PERMINTAAN TUGAS 1
Salin persis bagian teks tentang agribisnis mete yang dibuka dengan kata-kata "Produksi mete terus" dan ditutup dengan "beberapa negara lain.".

KUTIPAN UNTUK DIBACA
* * * * * * *

Potensi dan Akselerasi Agribisnis Mete
Repost - investing.com
Kuntoro Boga Andri Kepala BRMP Perkebunan, Kementan
Kacang mete (Anacardium occidentale) merupakan salah satu komoditas perkebunan eksotis yang menyimpan potensi besar dalam lanskap pertanian Indonesia. Dikenal sebagai camilan premium, kacang mete tidak hanya diminati di dalam negeri, tetapi juga mencuri perhatian pasar global. Data Ditjen Perkebunan Kementerian Pertanian menunjukkan bahwa hampir seluruh produksi mete Indonesia berasal dari petani kecil. Pada 2018, sekitar 99,8 persen dari total produksi nasional sebesar 136,4 ribu ton dihasilkan oleh perkebunan rakyat.
Produksi mete terus mengalami pertumbuhan, diperkirakan mencapai 156 ribu ton pada 2023. Namun, angka ini masih jauh di bawah para raksasa produsen global seperti Vietnam dan India. Vietnam, misalnya, menguasai sekitar 40,7 persen pangsa ekspor mete dunia dengan volume mencapai tiga juta ton per tahun. Meski volume produksi Indonesia tergolong kecil secara global, potensi ekspornya cukup menjanjikan. Pada 2023, ekspor mete Indonesia mencapai 62,8 juta kilogram dengan nilai USD 51,6 juta (sekitar Rp835 miliar). Sebagian besar diekspor ke Vietnam (55 persen), disusul India (23 persen), serta Amerika Serikat dan beberapa negara lain.
Meskipun produktivitas petani Indonesia masih tergolong rendah, yakni sekitar 434–800 kg per hektare (bandingkan dengan Vietnam yang bisa di atas 1.500 kg/ha), pemerintah terus mendorong peningkatan daya saing dengan perluasan pasar dan penguatan industri hilir. Di sinilah peran UMKM dan inovasi branding menjadi penentu utama.

* * * * * * *

CATATAN YANG DITAMPILKAN
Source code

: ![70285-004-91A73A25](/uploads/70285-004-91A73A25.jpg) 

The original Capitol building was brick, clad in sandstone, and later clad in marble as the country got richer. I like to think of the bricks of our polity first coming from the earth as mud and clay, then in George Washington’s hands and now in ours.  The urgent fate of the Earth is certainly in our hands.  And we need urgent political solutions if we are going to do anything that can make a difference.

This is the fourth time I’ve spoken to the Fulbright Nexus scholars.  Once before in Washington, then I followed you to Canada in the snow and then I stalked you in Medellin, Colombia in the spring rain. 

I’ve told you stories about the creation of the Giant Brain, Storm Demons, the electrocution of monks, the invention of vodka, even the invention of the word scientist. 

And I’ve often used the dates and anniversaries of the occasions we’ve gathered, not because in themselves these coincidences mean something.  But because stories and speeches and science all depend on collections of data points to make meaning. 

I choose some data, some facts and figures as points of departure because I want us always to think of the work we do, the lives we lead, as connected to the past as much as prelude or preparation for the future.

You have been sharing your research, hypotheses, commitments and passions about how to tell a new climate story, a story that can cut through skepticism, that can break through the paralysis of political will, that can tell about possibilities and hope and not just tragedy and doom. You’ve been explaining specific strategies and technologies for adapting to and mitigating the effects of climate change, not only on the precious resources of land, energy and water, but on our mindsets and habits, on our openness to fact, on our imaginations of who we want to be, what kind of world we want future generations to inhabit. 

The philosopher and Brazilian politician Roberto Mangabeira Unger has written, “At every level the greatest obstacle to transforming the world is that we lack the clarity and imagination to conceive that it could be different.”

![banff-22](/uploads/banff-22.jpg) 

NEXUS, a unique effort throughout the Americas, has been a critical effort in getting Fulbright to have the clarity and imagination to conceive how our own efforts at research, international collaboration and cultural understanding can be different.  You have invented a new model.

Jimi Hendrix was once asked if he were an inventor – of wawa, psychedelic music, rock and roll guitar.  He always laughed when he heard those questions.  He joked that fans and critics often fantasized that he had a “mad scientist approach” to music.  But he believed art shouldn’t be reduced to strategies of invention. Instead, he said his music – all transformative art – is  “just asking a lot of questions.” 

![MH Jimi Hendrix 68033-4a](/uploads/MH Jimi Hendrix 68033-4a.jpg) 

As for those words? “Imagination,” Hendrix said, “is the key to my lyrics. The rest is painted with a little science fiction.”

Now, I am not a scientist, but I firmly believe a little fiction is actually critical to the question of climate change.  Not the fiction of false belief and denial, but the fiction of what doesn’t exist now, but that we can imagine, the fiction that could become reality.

* * * * * * *

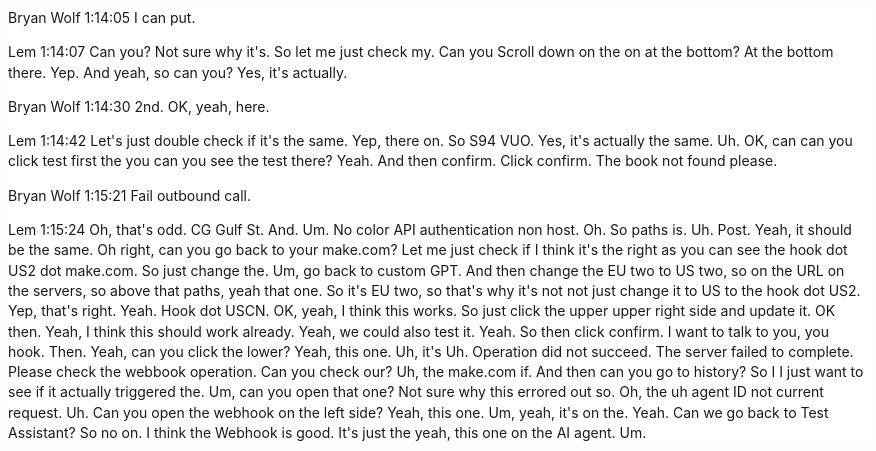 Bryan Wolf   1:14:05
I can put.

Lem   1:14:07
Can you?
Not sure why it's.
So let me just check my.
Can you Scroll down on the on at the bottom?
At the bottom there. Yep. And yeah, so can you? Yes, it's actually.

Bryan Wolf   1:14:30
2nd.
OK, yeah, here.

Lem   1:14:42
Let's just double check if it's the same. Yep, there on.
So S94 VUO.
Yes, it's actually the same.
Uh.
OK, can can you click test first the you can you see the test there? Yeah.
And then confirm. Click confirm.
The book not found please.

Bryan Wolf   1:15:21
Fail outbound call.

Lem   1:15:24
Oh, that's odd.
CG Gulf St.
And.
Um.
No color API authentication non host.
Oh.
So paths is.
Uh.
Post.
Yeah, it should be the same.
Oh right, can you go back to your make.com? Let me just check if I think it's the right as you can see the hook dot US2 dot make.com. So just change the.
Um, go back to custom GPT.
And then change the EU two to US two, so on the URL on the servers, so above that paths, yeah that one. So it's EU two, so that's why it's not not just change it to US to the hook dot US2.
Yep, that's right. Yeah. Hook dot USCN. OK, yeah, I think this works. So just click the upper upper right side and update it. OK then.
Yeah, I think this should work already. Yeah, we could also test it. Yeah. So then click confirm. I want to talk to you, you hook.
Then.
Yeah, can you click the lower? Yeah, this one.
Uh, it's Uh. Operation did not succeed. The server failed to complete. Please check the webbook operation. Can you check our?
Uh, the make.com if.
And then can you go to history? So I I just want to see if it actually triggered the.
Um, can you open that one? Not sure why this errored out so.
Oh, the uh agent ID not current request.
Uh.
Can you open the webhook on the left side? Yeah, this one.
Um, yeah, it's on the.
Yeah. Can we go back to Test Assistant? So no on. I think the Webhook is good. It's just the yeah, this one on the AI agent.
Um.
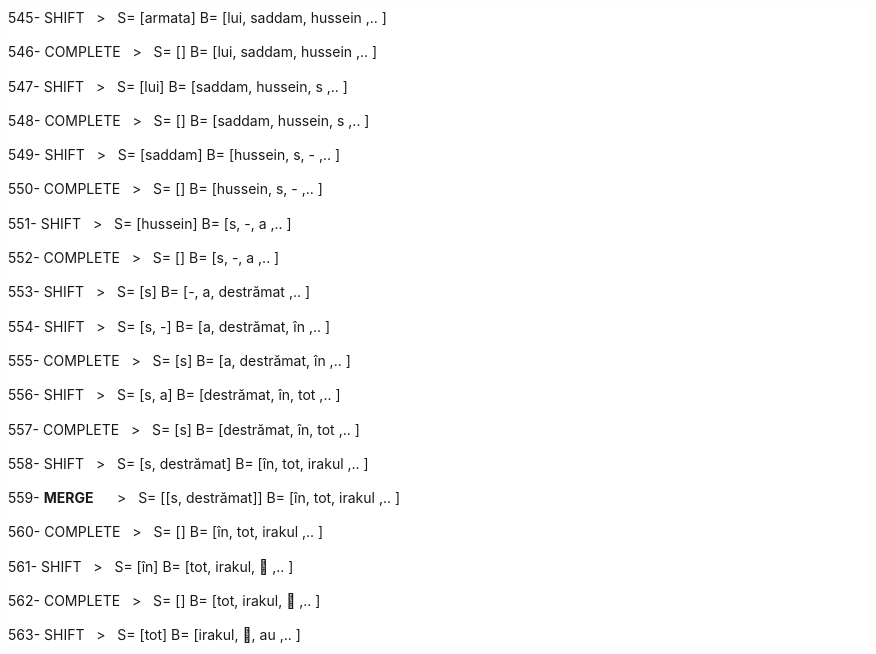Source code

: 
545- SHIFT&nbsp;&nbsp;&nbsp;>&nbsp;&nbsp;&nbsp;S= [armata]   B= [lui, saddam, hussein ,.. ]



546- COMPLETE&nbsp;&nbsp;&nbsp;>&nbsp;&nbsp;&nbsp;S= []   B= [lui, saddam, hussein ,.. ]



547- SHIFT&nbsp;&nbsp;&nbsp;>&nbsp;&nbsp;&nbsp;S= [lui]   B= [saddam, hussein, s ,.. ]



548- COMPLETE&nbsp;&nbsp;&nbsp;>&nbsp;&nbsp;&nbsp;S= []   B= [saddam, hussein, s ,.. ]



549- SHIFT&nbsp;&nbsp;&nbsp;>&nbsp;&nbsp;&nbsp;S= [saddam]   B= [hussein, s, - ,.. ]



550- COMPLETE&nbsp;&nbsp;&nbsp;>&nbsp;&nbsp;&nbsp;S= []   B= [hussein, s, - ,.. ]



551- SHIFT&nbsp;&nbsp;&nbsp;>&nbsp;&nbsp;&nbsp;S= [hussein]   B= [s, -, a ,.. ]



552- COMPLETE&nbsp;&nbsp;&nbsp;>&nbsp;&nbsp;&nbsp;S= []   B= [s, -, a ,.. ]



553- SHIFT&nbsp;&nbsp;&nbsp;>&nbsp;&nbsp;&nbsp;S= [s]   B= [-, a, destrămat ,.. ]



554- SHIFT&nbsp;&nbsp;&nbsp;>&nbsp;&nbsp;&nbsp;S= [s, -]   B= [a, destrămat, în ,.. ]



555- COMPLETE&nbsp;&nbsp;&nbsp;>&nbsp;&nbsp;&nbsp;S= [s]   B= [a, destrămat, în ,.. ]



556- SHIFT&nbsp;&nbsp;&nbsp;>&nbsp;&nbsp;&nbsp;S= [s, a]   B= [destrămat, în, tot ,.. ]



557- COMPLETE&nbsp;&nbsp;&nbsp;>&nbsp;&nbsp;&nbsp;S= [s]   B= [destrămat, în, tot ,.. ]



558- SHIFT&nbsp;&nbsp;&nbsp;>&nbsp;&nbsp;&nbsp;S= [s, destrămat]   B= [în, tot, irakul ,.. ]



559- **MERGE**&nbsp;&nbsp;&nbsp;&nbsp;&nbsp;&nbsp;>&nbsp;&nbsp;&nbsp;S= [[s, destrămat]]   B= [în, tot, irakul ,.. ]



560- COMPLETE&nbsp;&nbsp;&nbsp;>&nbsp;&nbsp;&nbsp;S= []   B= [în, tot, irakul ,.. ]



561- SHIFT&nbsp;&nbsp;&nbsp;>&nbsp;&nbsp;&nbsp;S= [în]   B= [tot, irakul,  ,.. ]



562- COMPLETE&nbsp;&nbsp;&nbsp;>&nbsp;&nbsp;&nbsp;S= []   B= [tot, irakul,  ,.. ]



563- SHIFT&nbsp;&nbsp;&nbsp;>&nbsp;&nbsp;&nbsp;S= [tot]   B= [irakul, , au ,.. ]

* * * * * * *

PERMINTAAN TUGAS 2
Ganti "SHIFT" dengan "PUSH" pada bagian catatan yang dibuka dengan baris yang memuat "557- COMPLETE&nbsp;&nbsp;&nbsp;>&nbsp;&nbsp;&nbsp;S= [s]" dan ditutup dengan baris yang memuat "563- SHIFT&nbsp;&nbsp;&nbsp;>&nbsp;&nbsp;&nbsp;S= [tot]". Tuliskan kembali bagian itu saja tanpa mengubah hal lain.

JAWABAN TUGAS 1
Produksi mete terus mengalami pertumbuhan, diperkirakan mencapai 156 ribu ton pada 2023. Namun, angka ini masih jauh di bawah para raksasa produsen global seperti Vietnam dan India. Vietnam, misalnya, menguasai sekitar 40,7 persen pangsa ekspor mete dunia dengan volume mencapai tiga juta ton per tahun. Meski volume produksi Indonesia tergolong kecil secara global, potensi ekspornya cukup menjanjikan. Pada 2023, ekspor mete Indonesia mencapai 62,8 juta kilogram dengan nilai USD 51,6 juta (sekitar Rp835 miliar). Sebagian besar diekspor ke Vietnam (55 persen), disusul India (23 persen), serta Amerika Serikat dan beberapa negara lain.

JAWABAN TUGAS 2
557- COMPLETE&nbsp;&nbsp;&nbsp;>&nbsp;&nbsp;&nbsp;S= [s]   B= [destrămat, în, tot ,.. ]



558- PUSH&nbsp;&nbsp;&nbsp;>&nbsp;&nbsp;&nbsp;S= [s, destrămat]   B= [în, tot, irakul ,.. ]



559- **MERGE**&nbsp;&nbsp;&nbsp;&nbsp;&nbsp;&nbsp;>&nbsp;&nbsp;&nbsp;S= [[s, destrămat]]   B= [în, tot, irakul ,.. ]



560- COMPLETE&nbsp;&nbsp;&nbsp;>&nbsp;&nbsp;&nbsp;S= []   B= [în, tot, irakul ,.. ]



561- PUSH&nbsp;&nbsp;&nbsp;>&nbsp;&nbsp;&nbsp;S= [în]   B= [tot, irakul,  ,.. ]



562- COMPLETE&nbsp;&nbsp;&nbsp;>&nbsp;&nbsp;&nbsp;S= []   B= [tot, irakul,  ,.. ]



563- PUSH&nbsp;&nbsp;&nbsp;>&nbsp;&nbsp;&nbsp;S= [tot]   B= [irakul, , au ,.. ]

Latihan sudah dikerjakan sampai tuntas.